VAT groups - protection of the Revenue: the use of the revenue protection powers
The definition of the words “for the protection of the revenue” as used in sections 43B(5) and 43C(1) and (2) were the subject of a hearing before the VAT & Duties Tribunal in March 1998. This was the case of the National Westminster Bank Plc and The Commissioners of Customs & Excise (LON/97/124).
The decision confirmed that the Commissioners can exercise their powers to protect the revenue in any circumstances where they are satisfied that there is a significant revenue loss, regardless of whether it was demonstrably the intention of the companies involved to reduce their tax liability by use of the grouping facility provided we have carried out the evaluation required.

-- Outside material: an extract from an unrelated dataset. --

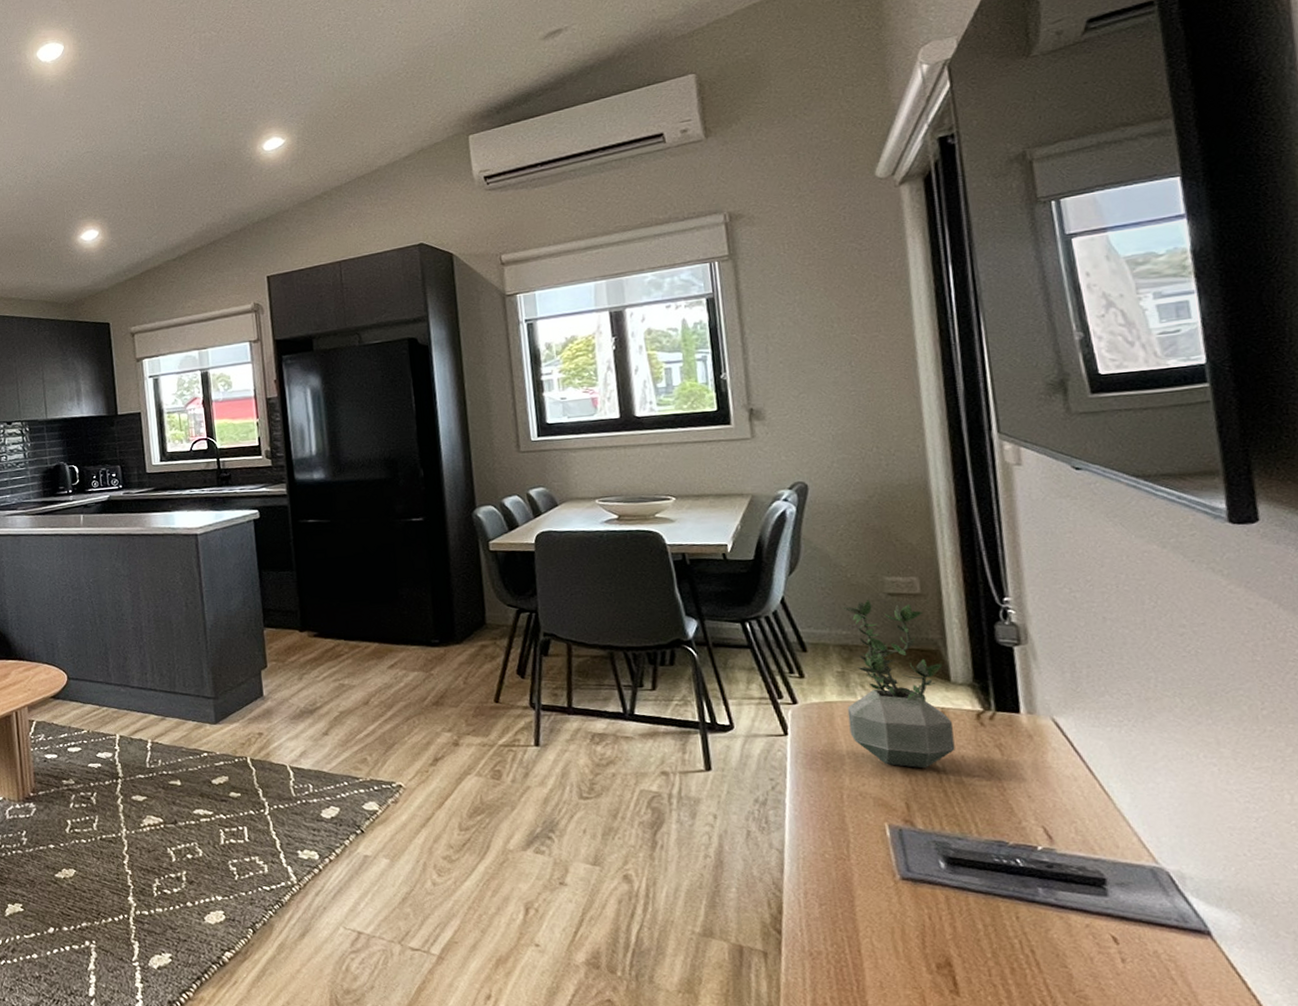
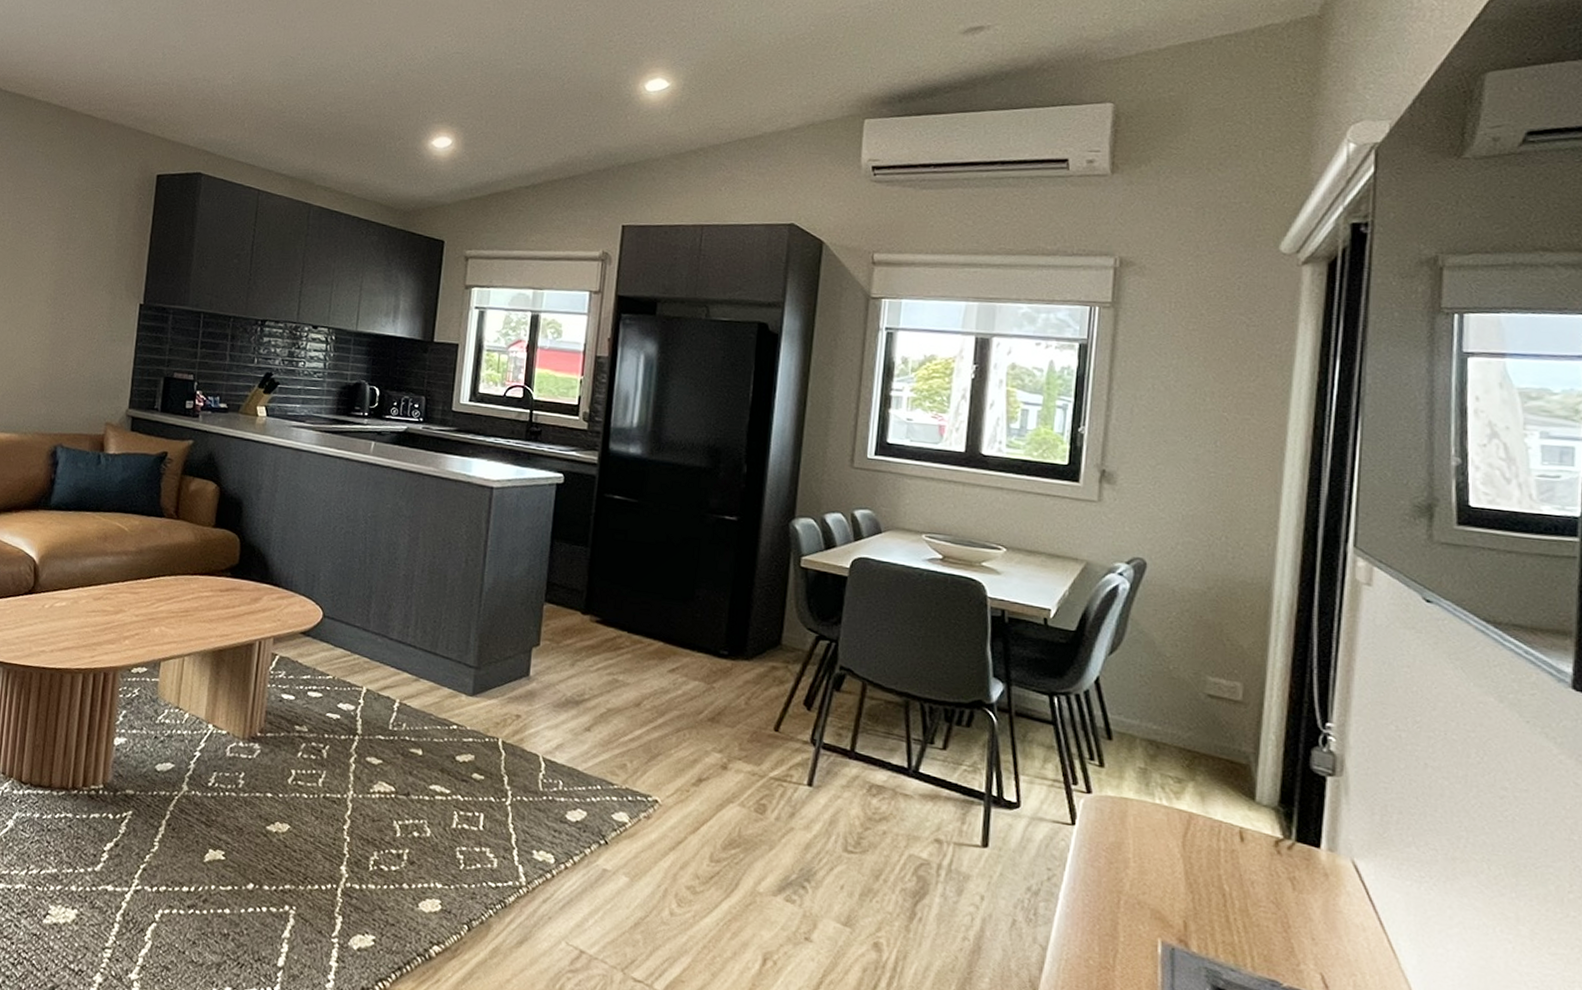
potted plant: present [841,600,955,769] -> none [1140,697,1250,889]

However, it is important not to use the revenue protection powers when the revenue loss follows from the normal operation of grouping. By this, we mean that the “revenue loss” which occurs because VAT is eliminated on the value added by a group member, when a supply takes place between two group members.
This case confirmed that
“the phrase, “necessary for the protection of the revenue”, must be considered as a totality and involves a balancing exercise in which the Commissioners must weigh the effect on the appellant of refusal of grouping against the loss of revenue likely to result from grouping.”
On the question of dealing with the application, the chairman stated that:
“ … the proper course for the Commissioners to have followed would have been to write to the Appellant stating that they were considering whether to refuse the application and to invite further information [on the reasons given for the application], together with any other matters which the Appellant wished to be considered.”
The tribunal concluded that the Commissioners had not been reasonable in the exercise of their power to refuse applications for grouping for the protection of the revenue and allowed the appellant’s appeal.